Big Lots reports $4.3 million loss for the quarter


COLUMBUS, Ohio – Big Lots reported a net loss of $4.3 million, or 14 cents per share, for the third quarter ending Oct. 30. The company cited supply chain challenges and stimulus benefits.

The Ohio-based big-box retailer said sales for the quarter totaled $1.34 billion, a 3.1% decrease compared with the same period last year but an increase of 14.4% over 2019. Sales for the quarter were in line with what the company was expecting.
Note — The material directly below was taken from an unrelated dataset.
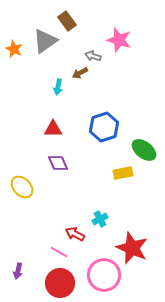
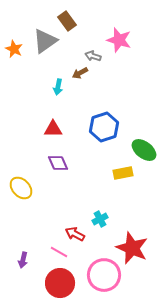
yellow ellipse: moved 1 px left, 1 px down
purple arrow: moved 5 px right, 11 px up
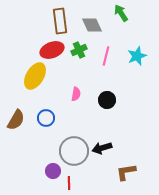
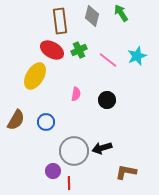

“We are pleased to have delivered the quarter in line with our guidance, and to have sustained double-digit two-year comps despite supply chain challenges and the expiration of stimulus benefits,” said Big Lots CEO Bruce Thorn. “Our absolute focus coming into Q4 has been to position ourselves appropriately with inventory and deliver an excellent holiday for our customers, and our fourth quarter is off to a strong start with November comps up 10% on a two-year basis, including record Thanksgiving and Black Friday week sales.

“Supply chain challenges will continue in the near-term, but we are aggressively managing through them by partnering closely with our manufacturing and transportation partners, strategically prioritizing receipts, creating new capacity with our forward distribution centers and DC by-pass program, and ensuring we are competitive in recruiting and retaining DC associates,” he added. “In addition, we have taken pricing actions and will continue to do so in response to volatile supply chain costs, while continuing to deliver great value for our customers.”

Thorn says he expects a record year for 2022. For the fourth quarter of fiscal 2021 the company expects diluted earnings per share in the range of $2.05 to $2.20, based on a slightly positive comparable sales increase. The company expects fourth quarter gross margin to be down approximately 150 basis points to last year, driven by freight headwinds.